Mereka meminta agar Pdt Kriekhoff yang adalah Pdt gereja protestan Maluku di
Ternate unutk melayani sakramen di Halmahera khususnya di Tobelo dan Galela.
Dan permintaan tersebut disetujui. Halmahera Barat, tobelo, Galela mempunyai
kenginan menyatukan diri didalam Gereja kendati mengalami banyak tantangan.
Pada perang dunia II ketika sekutu berhasil mengalahkan Jepang, dan menjadikan
Morotai sebagai basis kekuatan di Asia. Walau demikian, runtuhnya Jepang juga
menjadikan Gereja di Halmahera kembali dilayani oleh para zending. Akhirnya,
dengan fasilitas dan pengalaman zending, diadakanlah pertemuan demi terciptanya
Gereja Halmahera yang mandiri dengan berdirinya Gereja Masehi Injili Di
Halmahera pada 6 Juni 1949.
3.
Terjadinya
Konflik Dualisme Di Organisasi GMIH
Sidang
sinode GMIH ke XXVII di Darume, Loloda Utara
yang dihadiri oleh 1.000 orang dari 426 jemaat yang bernaung dibawah sinode
GMIH telah dilaksanakan dan telah menyepakati berbagai macam keputusan. Namun
diantara keputusan-keputusan tersebut, menimbulkan ketidakpuasan pada beberapa
pihak. Hal ini mengakibatkan munculnya tim reformasi (tim pembaharuan) di
Halmahera Utara yang menuntut diadakannya kembali sidang sinode istimewa (SSI).
Hal ini juga berakibat munculnya pembentukan Gereja Protestan Halmahera di
Halmahera Barat pada bulan Agustus 2012, yang diketuai Drs. Vence Muluwere.MM
yang juga menjabat sebagai kepala dinas catatan sipil kabupaten Halmahera
barat. Salah satu alasan dari pembentukan kelompok atau tim ini adalah mereka
ingin melakukan pembaharuan dikubu pengurus GMIH yang di ketuai oleh Pdt. Anton
Piga yang menurut mereka telah melakukan penyimpangan mendasar tentang asas
menggereja GMIH. Mereka menuding ketua sinode dan sekretarisnya Pdt. Demianus
Ice M.Th dengan sengaja telah melantik ketua jemaat sebagai majelis sinode.
Padahal dalam asas presbiterial sinodal sebagai asas GMIH majelis sinode adalah
perwakilan dari jemaat. Dalam pengertian demikian, bererti Jemaatlah yang
seharusnya menentukan siapa yang diutus menjadi anggota dari majelis sinode.

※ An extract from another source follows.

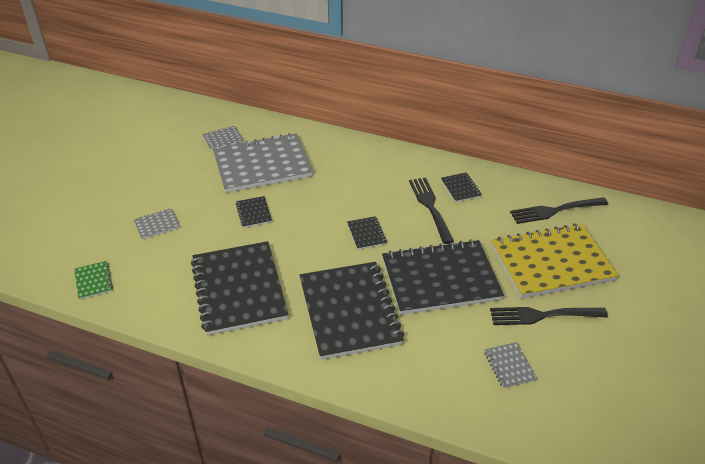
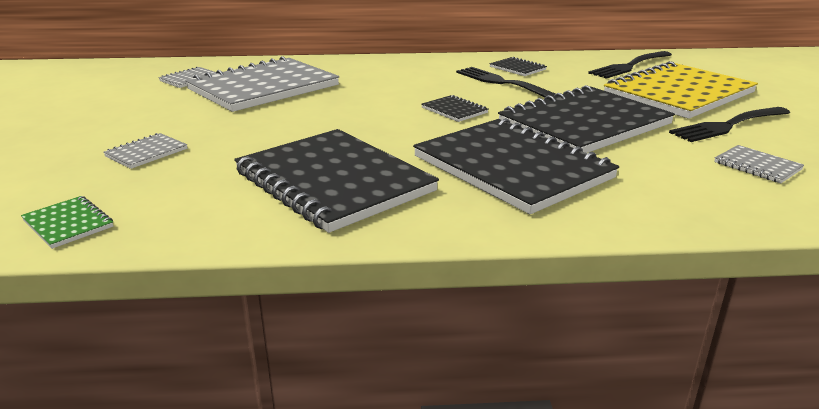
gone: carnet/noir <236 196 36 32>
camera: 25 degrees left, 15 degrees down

Pengurus dari GMIH pembaharuan dan GPH merupakan orang orang yang dulunya
menjabat di GMIH pimpinan Pdt. Anton Piga. Sidang sinode istimewa (SSI) yang
digagas oleh secretariat GMIH pembaharuan akhirnya melakukakan persidangan
sinode istimewa dengan dukungan dari 230 jemaat GMIH. Dari SSI itu, kemudian
terpilihlah dengan system undian pengurus sinode yang baru yaitu: sebagai ketua
adalah Pdt. L Sambaimana M.Th. Konflik dualisme yang terjadi di tubuh GMIH
sangat berpengaruh sampai pada tingkat badan pengurus harian jemaat(BPHJ) di
jemaat-jemaat dibeberapa desa. Dibeberapa jemaat di desa-desa tertentu bahkan
sampai terjadi konflik kekerasan yang terjadi didalam jemaat (antar
indivu-indivu) karena tidak sependapat mengenai konflik dualisme tersebut,
seperti halnya yang terjadi di jemaat GMIH desa Idam, disitu terjadi pemukulan
terhadap oknum-oknum yang bergabung dengan GPH.

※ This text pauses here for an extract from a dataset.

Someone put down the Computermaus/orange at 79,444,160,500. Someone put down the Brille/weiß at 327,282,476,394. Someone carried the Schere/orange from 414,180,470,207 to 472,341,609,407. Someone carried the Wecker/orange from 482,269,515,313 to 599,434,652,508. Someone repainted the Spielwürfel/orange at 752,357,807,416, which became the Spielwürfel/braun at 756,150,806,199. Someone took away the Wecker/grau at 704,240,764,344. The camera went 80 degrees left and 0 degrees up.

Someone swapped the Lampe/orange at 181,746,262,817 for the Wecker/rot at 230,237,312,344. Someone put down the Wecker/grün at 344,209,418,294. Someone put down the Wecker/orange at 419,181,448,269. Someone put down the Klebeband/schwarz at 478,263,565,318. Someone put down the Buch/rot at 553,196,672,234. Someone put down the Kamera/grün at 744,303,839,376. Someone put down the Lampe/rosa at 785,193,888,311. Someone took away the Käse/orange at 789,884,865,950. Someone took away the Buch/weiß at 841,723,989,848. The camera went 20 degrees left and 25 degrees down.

Konflik antara GMIH dan GPH tersebut,
membuat pemerintah Maluku Utara menyikapinya dengan bertemu langsung bupati
Halmahera Barat Ir. Namto Hui Roba. Pertemuan tersebut bertujuan untuk
mengklarifikasi masalah yang terjadi di tubuh GMIH, dan sekaligus mencari
solusi agar konflik tersebut tidak mempengaruhi kerukunan umat beragama.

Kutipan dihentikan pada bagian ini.